What is the difference between RPA and computer-use AI agents?
Classic RPA follows a fixed script tied to specific buttons, fields, and coordinates, and breaks when the UI moves. AI computer-use agents read the screen visually and decide what to do, so they are more adaptable, though they are newer and not yet as predictable for high-volume, identical tasks.
When should I use RPA instead of an API integration?
Use an API or direct integration whenever one exists: it is cleaner, faster, and cheaper to maintain. Use RPA or computer-use only when the system has no usable API, for example an old terminal app, a vendor portal, or a desktop tool that was built for people, not machines.
Why does RPA break so often?
Traditional RPA memorizes exact selectors, IDs, or pixel positions, so a small layout change, a renamed field, or a software update can break the bot even when nothing looks different to a person. This is why most of the lifetime cost of RPA is maintenance, not the software license.
Can AI automate software that has no API?

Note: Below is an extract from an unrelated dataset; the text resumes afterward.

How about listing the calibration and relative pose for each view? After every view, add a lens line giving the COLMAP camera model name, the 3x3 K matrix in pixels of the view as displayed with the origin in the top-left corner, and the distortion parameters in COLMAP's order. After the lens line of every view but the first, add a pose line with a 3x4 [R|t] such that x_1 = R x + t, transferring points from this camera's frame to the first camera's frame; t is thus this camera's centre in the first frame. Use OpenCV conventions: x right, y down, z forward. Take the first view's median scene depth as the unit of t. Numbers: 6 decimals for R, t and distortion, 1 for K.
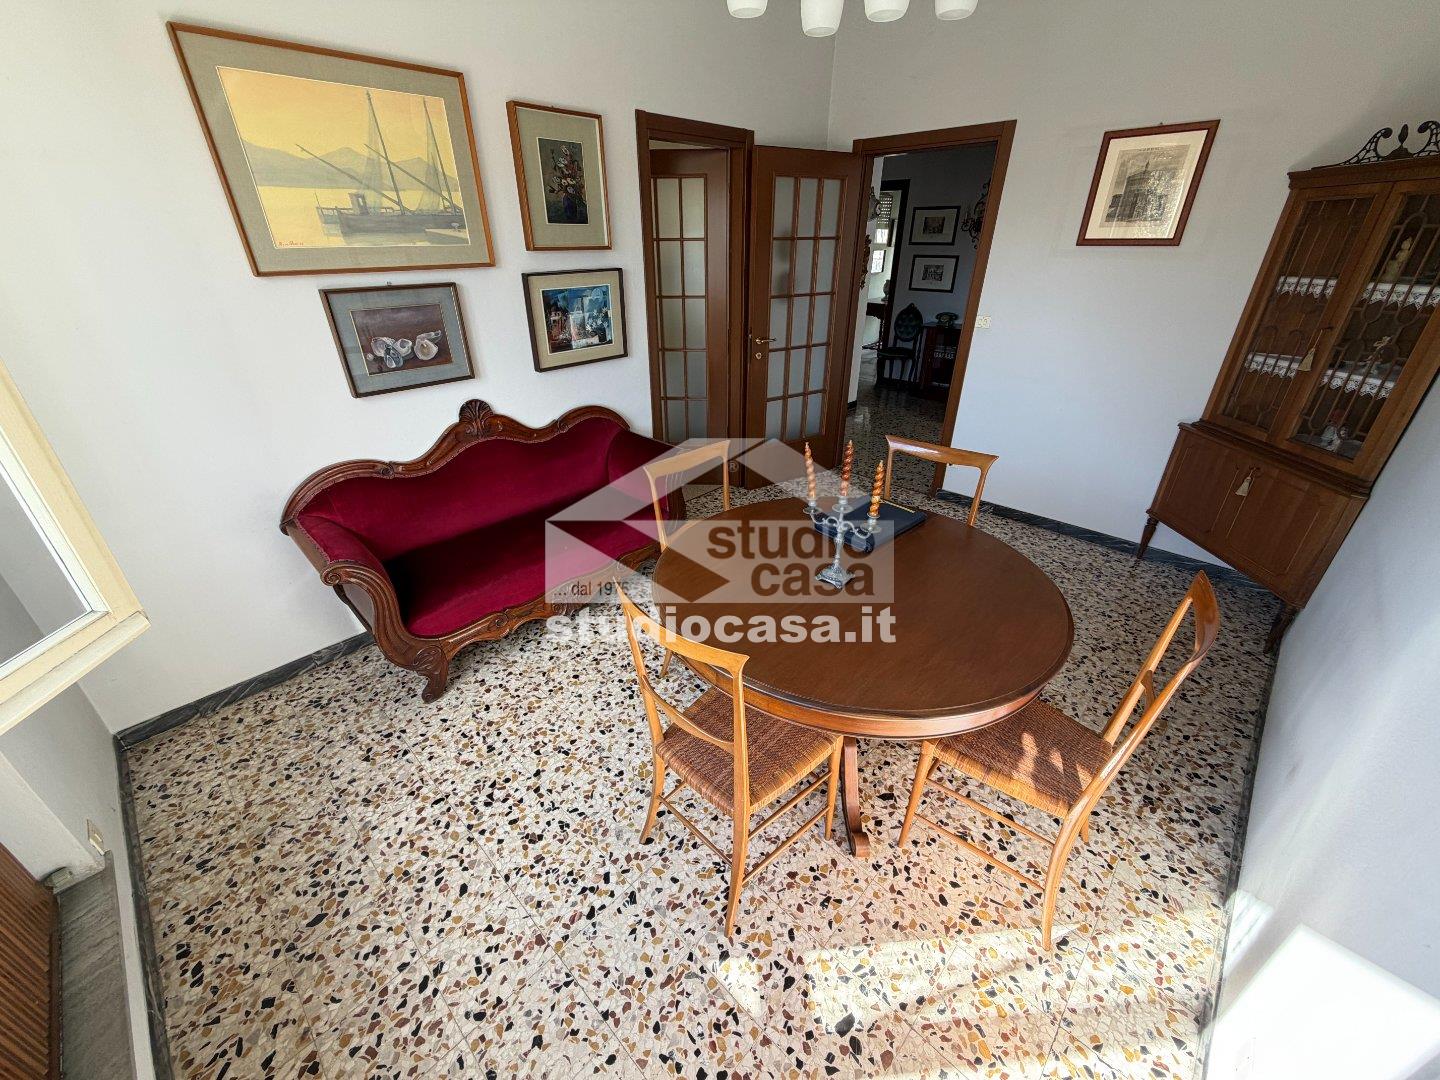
lens RADIAL K [[571.2, 0, 713.9], [0, 571.2, 541.2], [0, 0, 1]] dist [0.003541, -0.001032]
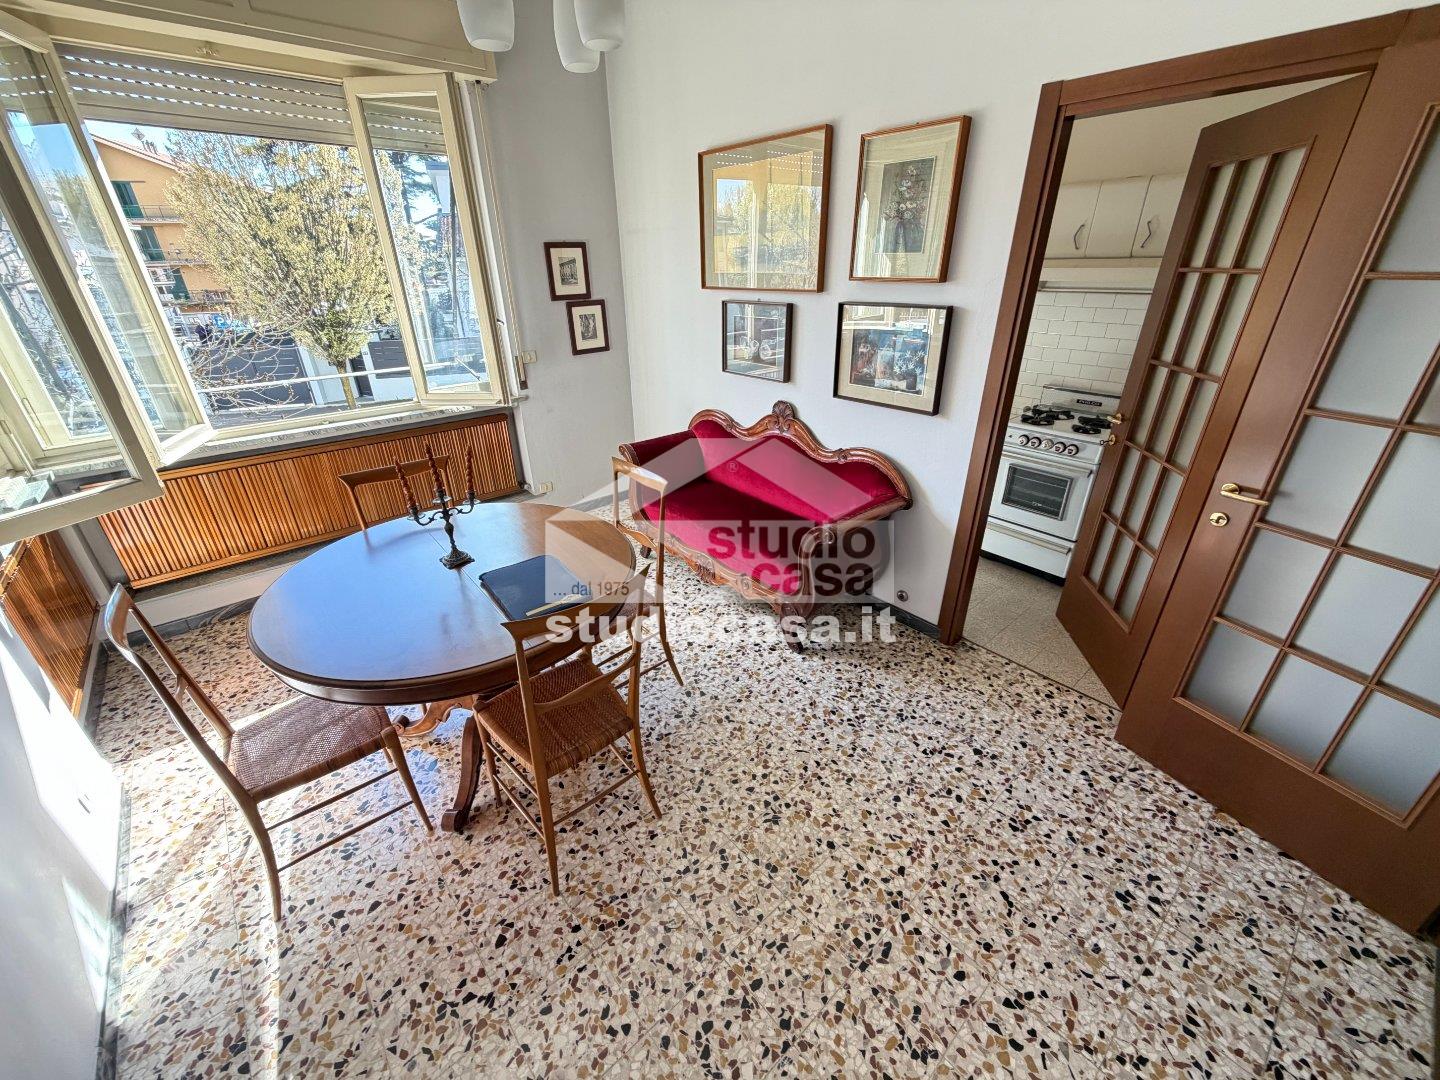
lens RADIAL K [[571.2, 0, 711.7], [0, 571.2, 541.0], [0, 0, 1]] dist [0.003541, -0.001032]
pose [[-0.088558, 0.447162, -0.890058, 1.051951], [-0.456349, 0.776057, 0.435293, -0.634369], [0.885383, 0.444726, 0.135336, 1.129546]]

Yes. When there is no API, an AI computer-use agent or an RPA bot can operate the software through its screen, the same way an employee would, to read data, fill forms, and move information between systems.
What is the difference between RPA and AI?
RPA is process-driven: it repeats predefined steps exactly. AI is data-driven: it interprets inputs, handles variation, and can decide what to do next. Modern automation often combines them: AI for judgment and reading messy screens, RPA-style execution for the repetitive clicks.
What is attended versus unattended RPA?
Attended automation runs alongside a person, triggered or supervised during their work; unattended automation runs on its own, often on a schedule or trigger, with no one watching. The right choice depends on how consequential the action is and whether a human should approve it.
Is computer-use AI reliable enough for production?
It can be, for the right tasks and with the right guardrails: scoped permissions, a human checkpoint for consequential actions, logging, and limits. Current computer-use agents still fail a share of tasks on the first attempt, so we are honest about where we trust them today and where we keep classic RPA or a person in the loop.
RPA or computer-use: which is right for my system?
If the screen is stable and the task is high-volume and identical, classic RPA is often enough. If the interface changes often, varies, or needs judgment to read, a vision-based computer-use agent adapts better. We assess each system and use the simplest reliable option, after first checking whether an API removes the need for UI automation at all.